The cost of dull media for Australian advertisers

By AdNews | 12 May 2026
 

Credit: Sander Sammy via Unsplash

Australian advertisers are losing up to 90 cents in every dollar spent on dull media formats, according to research from Amplified produced in partnership with Omnicom Media.

The Cost of Dull Media — Down Under Edition, authored by Karen Nelson-Field with contributions from Adam Morgan and Peter Field, applied an attention measurement framework to about $5.12 billion of Australian video and cinema advertising spend

The study found that 86% lands in dull formats that cannot reliably hold attention long enough to form a brand memory.

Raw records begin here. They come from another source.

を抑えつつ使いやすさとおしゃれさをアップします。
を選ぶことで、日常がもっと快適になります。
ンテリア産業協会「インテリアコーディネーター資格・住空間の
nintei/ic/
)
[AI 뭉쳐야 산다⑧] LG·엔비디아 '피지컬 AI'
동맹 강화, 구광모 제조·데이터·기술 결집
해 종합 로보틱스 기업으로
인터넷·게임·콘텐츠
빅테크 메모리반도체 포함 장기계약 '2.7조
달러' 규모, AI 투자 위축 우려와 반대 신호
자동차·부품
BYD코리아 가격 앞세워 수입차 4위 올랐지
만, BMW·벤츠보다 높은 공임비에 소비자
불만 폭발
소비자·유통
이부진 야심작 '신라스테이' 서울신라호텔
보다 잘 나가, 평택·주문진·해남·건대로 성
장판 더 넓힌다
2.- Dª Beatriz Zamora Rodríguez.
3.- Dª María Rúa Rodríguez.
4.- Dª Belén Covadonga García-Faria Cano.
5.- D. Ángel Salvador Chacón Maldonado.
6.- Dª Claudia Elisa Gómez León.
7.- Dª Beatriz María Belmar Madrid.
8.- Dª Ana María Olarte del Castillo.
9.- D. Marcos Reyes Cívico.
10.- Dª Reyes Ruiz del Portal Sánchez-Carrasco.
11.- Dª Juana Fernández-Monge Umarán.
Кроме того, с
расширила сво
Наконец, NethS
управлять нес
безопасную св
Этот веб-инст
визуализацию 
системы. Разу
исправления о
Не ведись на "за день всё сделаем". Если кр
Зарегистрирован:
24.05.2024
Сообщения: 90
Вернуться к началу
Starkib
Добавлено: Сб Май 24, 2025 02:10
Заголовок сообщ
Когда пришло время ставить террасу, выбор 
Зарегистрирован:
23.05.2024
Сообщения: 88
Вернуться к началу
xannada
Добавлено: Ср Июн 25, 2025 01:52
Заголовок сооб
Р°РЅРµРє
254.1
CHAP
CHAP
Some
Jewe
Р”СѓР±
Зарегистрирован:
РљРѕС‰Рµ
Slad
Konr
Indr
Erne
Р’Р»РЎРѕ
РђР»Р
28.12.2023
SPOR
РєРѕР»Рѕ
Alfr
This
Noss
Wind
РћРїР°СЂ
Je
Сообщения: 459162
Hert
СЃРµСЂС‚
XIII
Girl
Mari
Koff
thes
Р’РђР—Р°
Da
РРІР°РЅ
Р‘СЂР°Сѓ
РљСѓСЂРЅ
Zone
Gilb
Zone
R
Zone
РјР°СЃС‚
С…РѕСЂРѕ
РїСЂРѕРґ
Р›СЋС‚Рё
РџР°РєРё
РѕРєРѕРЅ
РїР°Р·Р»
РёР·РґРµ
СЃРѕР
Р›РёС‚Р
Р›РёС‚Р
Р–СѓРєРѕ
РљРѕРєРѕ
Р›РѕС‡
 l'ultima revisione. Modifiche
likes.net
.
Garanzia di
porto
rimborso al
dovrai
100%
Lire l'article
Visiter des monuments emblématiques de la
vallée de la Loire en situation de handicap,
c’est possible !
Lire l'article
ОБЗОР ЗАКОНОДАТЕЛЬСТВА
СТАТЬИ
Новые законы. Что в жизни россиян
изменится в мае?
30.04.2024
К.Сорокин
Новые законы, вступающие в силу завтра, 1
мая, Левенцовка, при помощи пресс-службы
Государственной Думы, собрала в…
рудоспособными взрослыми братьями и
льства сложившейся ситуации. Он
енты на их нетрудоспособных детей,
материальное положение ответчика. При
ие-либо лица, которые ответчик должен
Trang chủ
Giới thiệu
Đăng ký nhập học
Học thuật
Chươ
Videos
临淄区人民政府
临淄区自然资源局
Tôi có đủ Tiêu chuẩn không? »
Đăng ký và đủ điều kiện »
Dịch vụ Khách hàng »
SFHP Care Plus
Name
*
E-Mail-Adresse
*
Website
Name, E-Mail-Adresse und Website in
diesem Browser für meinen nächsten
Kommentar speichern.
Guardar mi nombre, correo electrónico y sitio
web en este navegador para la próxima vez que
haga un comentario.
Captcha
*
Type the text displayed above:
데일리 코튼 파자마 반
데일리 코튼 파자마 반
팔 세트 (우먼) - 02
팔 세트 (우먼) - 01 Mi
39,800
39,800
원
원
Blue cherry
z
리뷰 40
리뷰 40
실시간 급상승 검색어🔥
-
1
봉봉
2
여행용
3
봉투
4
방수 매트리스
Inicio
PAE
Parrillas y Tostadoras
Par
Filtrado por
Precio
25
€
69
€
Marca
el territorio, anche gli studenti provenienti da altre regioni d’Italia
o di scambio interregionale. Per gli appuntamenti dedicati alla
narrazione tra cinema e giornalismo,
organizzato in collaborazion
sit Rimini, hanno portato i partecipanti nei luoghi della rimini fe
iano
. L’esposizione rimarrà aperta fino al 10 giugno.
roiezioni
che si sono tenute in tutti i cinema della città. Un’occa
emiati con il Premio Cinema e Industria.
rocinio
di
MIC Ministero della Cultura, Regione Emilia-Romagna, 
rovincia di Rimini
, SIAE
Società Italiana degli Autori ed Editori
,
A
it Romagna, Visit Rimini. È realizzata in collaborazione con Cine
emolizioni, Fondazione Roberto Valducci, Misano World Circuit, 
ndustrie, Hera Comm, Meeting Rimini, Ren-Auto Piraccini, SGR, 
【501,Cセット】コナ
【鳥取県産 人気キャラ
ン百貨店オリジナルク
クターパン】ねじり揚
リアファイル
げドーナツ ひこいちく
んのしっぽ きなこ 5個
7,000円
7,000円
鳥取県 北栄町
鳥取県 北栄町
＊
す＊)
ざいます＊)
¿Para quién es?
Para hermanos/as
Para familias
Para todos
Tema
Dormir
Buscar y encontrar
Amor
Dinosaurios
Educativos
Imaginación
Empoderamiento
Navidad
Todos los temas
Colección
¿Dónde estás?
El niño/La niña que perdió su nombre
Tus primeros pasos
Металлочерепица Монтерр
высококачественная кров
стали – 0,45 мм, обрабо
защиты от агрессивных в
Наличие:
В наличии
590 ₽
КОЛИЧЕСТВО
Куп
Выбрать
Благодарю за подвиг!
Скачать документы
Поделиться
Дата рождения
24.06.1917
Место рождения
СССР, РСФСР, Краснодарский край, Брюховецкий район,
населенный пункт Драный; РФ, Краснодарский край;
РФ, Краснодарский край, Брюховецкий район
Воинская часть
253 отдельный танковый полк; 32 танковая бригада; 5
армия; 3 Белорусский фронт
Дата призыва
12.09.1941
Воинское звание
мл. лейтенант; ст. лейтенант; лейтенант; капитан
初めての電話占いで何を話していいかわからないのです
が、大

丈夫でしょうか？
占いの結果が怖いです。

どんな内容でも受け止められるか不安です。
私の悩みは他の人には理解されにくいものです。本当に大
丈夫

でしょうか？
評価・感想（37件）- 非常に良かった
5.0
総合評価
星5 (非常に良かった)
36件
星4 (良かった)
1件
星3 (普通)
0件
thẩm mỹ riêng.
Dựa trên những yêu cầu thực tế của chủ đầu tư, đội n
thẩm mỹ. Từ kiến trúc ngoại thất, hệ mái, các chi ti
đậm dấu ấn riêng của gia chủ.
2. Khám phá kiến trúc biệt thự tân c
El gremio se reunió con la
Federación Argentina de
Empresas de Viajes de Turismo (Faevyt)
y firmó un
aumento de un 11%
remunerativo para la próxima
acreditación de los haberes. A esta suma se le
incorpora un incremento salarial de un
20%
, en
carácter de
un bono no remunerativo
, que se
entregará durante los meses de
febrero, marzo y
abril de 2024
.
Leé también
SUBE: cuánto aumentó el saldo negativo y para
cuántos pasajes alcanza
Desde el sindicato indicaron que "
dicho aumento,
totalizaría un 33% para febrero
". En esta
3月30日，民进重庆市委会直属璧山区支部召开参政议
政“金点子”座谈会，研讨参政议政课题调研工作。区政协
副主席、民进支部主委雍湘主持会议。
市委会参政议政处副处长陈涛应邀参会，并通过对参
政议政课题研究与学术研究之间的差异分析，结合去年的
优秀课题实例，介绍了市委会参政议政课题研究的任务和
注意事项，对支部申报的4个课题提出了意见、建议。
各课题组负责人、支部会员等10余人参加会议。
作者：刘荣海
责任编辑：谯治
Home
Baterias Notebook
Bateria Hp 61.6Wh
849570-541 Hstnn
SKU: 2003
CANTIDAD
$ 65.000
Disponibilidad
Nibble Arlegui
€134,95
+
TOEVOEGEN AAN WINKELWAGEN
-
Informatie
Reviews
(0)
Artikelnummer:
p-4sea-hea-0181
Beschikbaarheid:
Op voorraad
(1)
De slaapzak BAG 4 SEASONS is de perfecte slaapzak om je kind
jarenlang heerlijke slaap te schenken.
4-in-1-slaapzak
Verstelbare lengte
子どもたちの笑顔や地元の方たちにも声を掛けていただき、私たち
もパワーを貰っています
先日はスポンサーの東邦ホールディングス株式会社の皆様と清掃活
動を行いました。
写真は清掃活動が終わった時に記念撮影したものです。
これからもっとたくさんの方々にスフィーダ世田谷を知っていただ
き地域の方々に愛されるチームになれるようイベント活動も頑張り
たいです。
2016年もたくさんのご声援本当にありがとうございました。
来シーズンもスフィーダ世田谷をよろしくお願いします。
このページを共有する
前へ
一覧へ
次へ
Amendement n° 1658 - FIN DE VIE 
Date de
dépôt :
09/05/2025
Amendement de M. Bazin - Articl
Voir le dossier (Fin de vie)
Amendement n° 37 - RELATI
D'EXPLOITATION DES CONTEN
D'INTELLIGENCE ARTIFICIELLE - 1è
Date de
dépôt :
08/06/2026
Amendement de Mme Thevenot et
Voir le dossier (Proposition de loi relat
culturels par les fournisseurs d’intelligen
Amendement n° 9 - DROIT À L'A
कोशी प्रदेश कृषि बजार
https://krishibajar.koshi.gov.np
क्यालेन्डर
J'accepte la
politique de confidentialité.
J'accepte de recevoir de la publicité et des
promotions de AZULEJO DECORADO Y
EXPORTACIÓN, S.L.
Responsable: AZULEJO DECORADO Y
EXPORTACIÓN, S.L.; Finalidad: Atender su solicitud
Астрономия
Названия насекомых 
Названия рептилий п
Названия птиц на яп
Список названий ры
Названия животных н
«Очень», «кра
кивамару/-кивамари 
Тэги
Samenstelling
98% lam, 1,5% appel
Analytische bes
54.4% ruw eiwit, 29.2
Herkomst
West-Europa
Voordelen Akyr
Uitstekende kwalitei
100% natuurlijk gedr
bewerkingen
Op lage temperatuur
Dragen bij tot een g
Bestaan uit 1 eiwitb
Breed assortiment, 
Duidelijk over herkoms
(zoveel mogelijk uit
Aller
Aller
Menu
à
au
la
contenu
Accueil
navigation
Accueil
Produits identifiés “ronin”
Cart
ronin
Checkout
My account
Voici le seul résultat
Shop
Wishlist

The research classifies media into three levels based on attention volume, the share of available viewing time where an ad was genuinely watched.

Non-dull formats, covering big screen and premium video, average 25.7 seconds of active viewing at 67% attention volume. 

Moderately dull formats, covering premium social, drop to 4.5 seconds at 26%. 

Very dull formats, covering non-premium social, deliver just 2.5 active seconds at 14% attention volume.

The financial penalty is significant. For established brands, the study calculates a loss of around 59 cents for every dollar spent in dull media compared with what the same spend would deliver in non-dull environments — a total gap of around $A6 billion. 

For challenger brands the loss rises to around 90 cents per dollar, a penalty roughly six times steeper, because established brands can draw on existing memory structures that challengers do not have.

The study also finds that dull media does not merely reduce brand uplift, it can actively transfer it to competitors. 

When audiences disengage before a brand is processed, they are still making choices, just not for the advertised brand.

The research is a local extension of Nelson-Field's 2025 global Cost of Dull study, rebuilt using Australian CPMs and spend data. 

The methodology combines biometric measurement across cinema, YouTube and Facebook with generative attention modelling across Instagram, TikTok and BVOD, covering about 183,600 ad views across eight brands and six formats.

The study's core conclusion is that the problem is not creative quality but media environment. 

Creative influences the size of the effect; the media environment determines the direction. Even strong creative fails when attention has already gone.